Unfortunately that company is a bit big for its britches now, doing things like water parks and charter schools. I'm not as big of a fan as I once was,


Vanguards REIT index is a good choice
 
After a good two year run with >15% dividends, I'm currently losing my butt SP-wise with mREIT stock AGNC.

I'm trying to stay the course, ignore the static, and hold on for better times. Scary ride right now, though.
 
Here is a link to gummy spreadsheet, "Asset Correlation." I tried several functions and it seems to work. Just need to find 4 funds/stocks for which there is 8 years of data at Yahoo.
 
REITs fall under the stocks asset class. They help diversify a portfolio, but if youre going to utilize REITs most recommendations Ive seen say that they should be kept to a smallish amount of your portfolio.
I am sure you are correct about what the average investment pundits might recommend about REITs.
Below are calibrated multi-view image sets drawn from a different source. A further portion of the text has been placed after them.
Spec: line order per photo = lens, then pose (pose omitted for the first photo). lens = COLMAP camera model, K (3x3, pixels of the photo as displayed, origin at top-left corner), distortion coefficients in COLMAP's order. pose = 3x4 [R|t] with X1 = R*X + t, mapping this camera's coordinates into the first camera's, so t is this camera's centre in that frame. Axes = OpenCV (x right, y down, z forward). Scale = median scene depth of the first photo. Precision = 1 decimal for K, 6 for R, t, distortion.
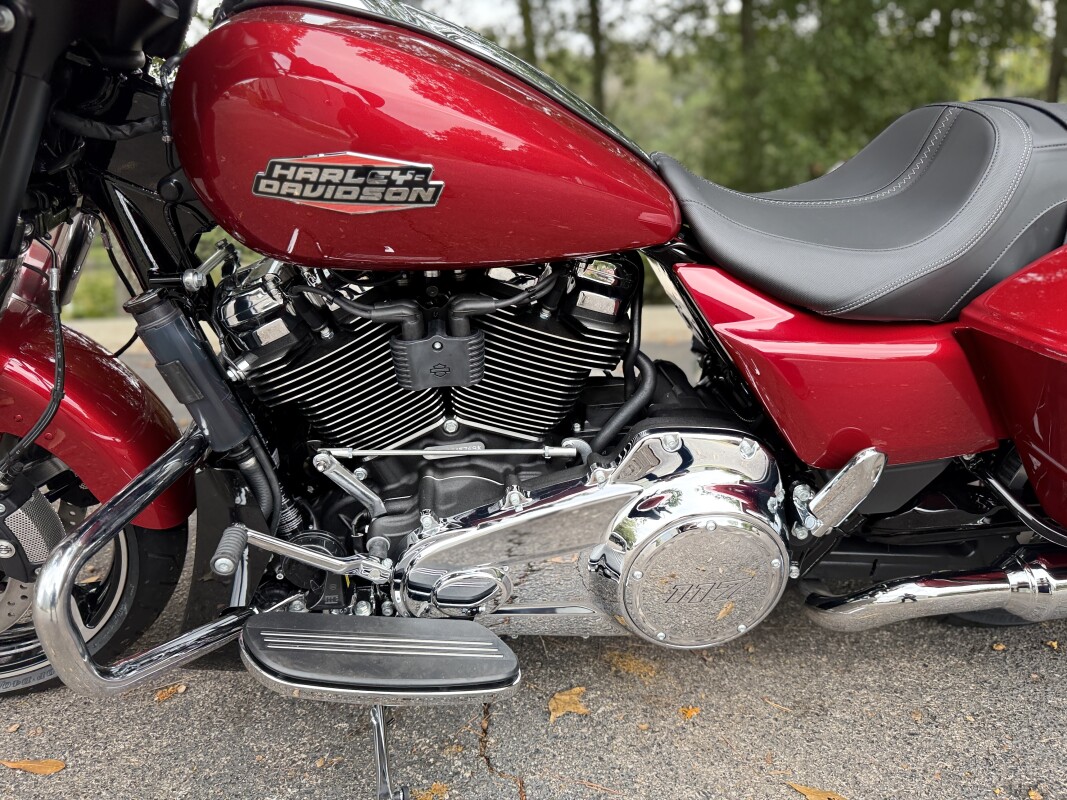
lens RADIAL K [[746.8, 0, 539.3], [0, 746.8, 411.1], [0, 0, 1]] dist [0.022668, -0.027906]
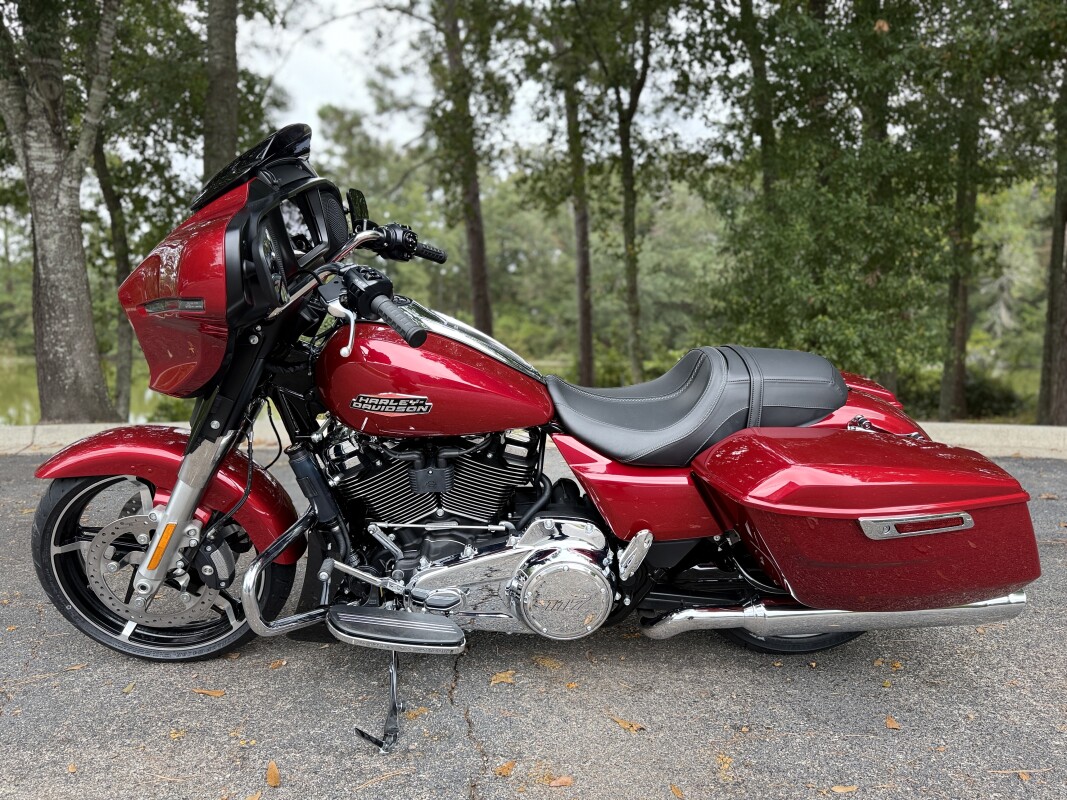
lens RADIAL K [[746.8, 0, 537.7], [0, 746.8, 398.0], [0, 0, 1]] dist [0.022668, -0.027906]
pose [[0.997122, 0.019077, -0.073368, 0.275100], [-0.029615, 0.988938, -0.145343, 0.000422], [0.069784, 0.147098, 0.986657, -0.939834]]
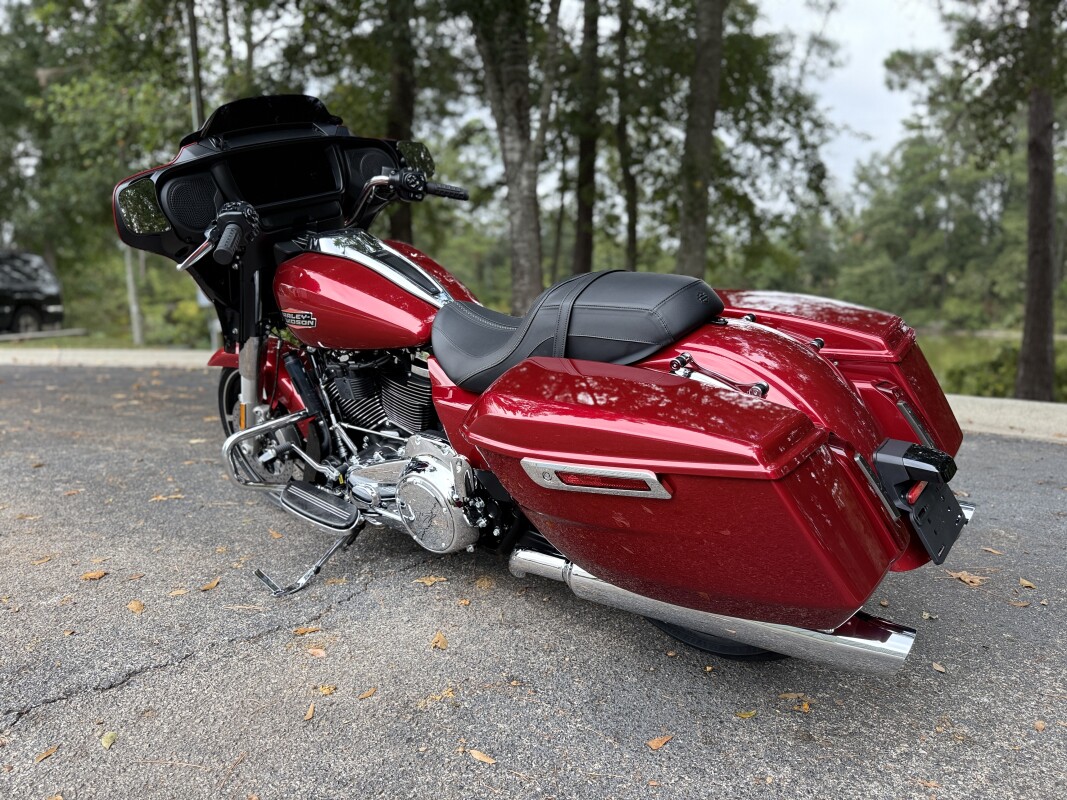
lens RADIAL K [[746.8, 0, 529.6], [0, 746.8, 402.6], [0, 0, 1]] dist [0.022668, -0.027906]
pose [[0.697565, 0.115309, -0.707182, 1.777764], [-0.181646, 0.983183, -0.018863, -0.073629], [0.693115, 0.141615, 0.706780, -0.248746]]
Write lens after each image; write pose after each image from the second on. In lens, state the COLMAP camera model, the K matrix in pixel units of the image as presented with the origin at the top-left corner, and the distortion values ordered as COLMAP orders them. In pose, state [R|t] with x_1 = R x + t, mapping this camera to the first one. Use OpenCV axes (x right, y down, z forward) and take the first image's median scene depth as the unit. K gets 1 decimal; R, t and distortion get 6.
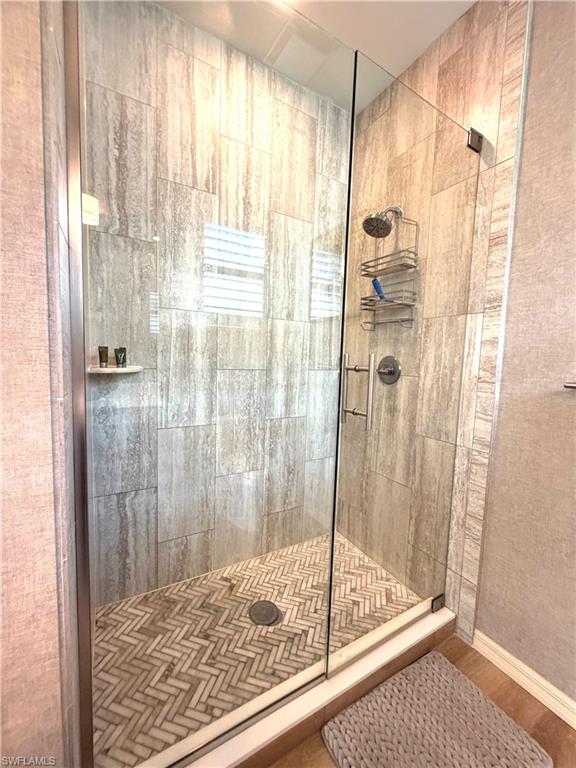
lens RADIAL K [[310.7, 0, 286.5], [0, 310.7, 383.4], [0, 0, 1]] dist [-0.000884, 0.000891]
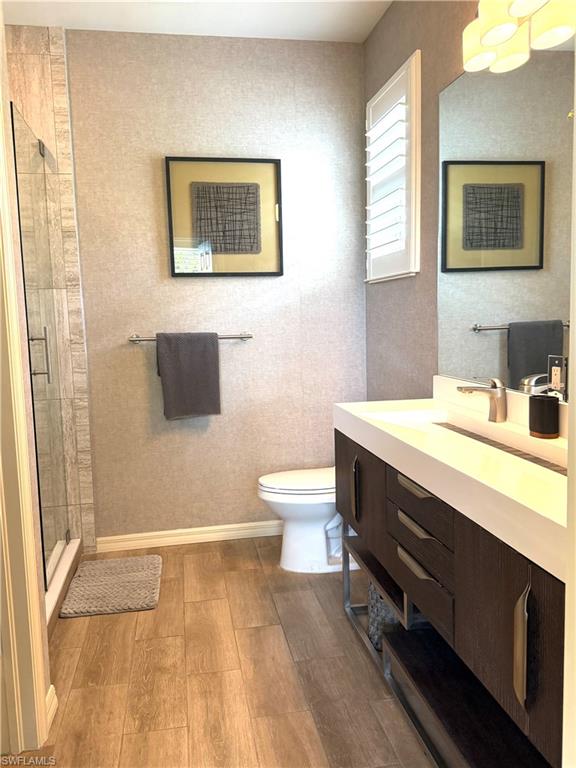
lens RADIAL K [[625.4, 0, 288.7], [0, 625.4, 384.3], [0, 0, 1]] dist [-0.000999, -0.001896]
pose [[0.334280, -0.138004, 0.932315, -1.246781], [0.116916, 0.987652, 0.104275, -0.003677], [-0.935194, 0.074146, 0.346288, -0.581725]]
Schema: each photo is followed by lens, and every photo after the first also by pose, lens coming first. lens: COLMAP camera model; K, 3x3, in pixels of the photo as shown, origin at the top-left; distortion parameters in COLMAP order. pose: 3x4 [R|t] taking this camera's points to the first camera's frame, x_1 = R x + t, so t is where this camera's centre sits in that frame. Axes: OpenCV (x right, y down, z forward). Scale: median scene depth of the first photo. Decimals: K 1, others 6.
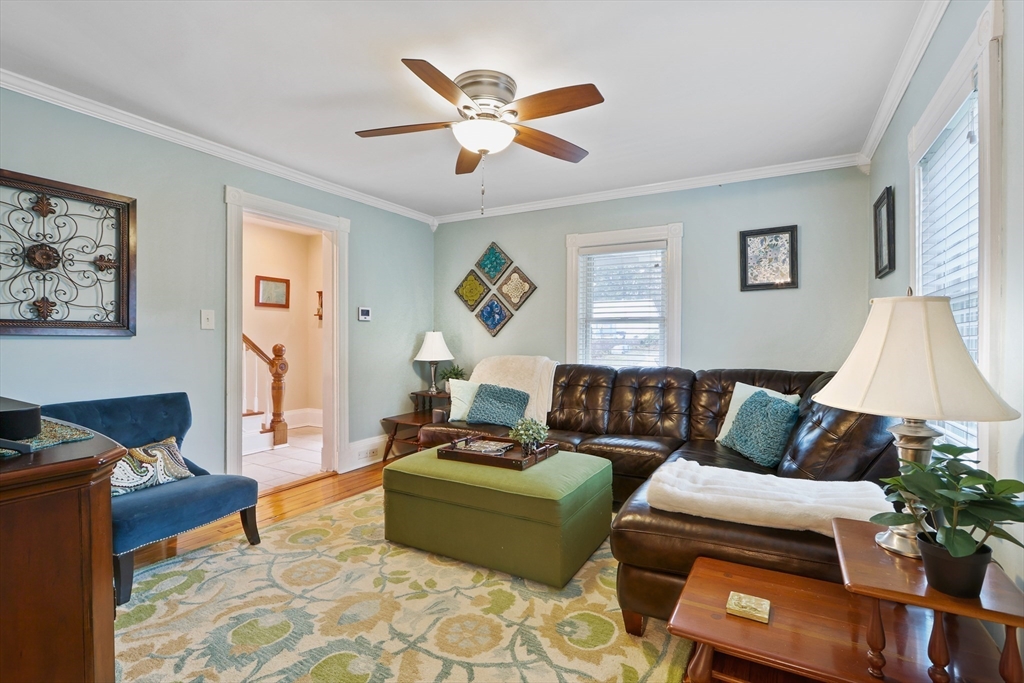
lens RADIAL K [[477.2, 0, 512.9], [0, 477.2, 339.9], [0, 0, 1]] dist [-0.005553, -0.000063]
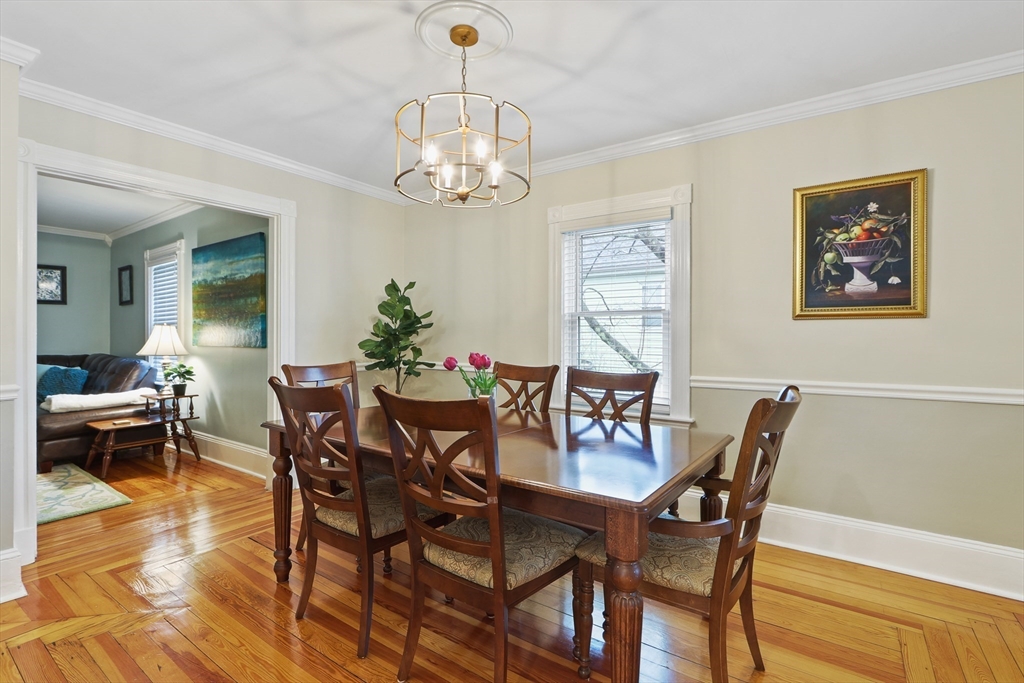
lens RADIAL K [[477.2, 0, 510.3], [0, 477.2, 339.1], [0, 0, 1]] dist [-0.005553, -0.000063]
pose [[0.102011, 0.003993, 0.994775, -1.006630], [-0.000219, 0.999992, -0.003992, 0.017318], [-0.994783, 0.000190, 0.102011, -0.794383]]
But why on earth should this be true? If you are not going to do analysis, or valuation measuring, sure, better just taste a bite of this and a bite of that, since even most poison is less harmful in small doses.

But most of these industries are cyclical at the industry level, and even more so at the level of stock market popularity.

For example, around the end of the 20th century and beginning of the 21st, the only way to make mistakes with REITs was to buy crappy ones with questionably honest managers, or to go too lightly. Back then, I held only oil and gas, tobacco, REITs, and gold equities. I foolishly avoided GLD, because I thought it had a vulnerable organization.

I would say that now, REIT bargains are likely sparse, as they are in most sectors.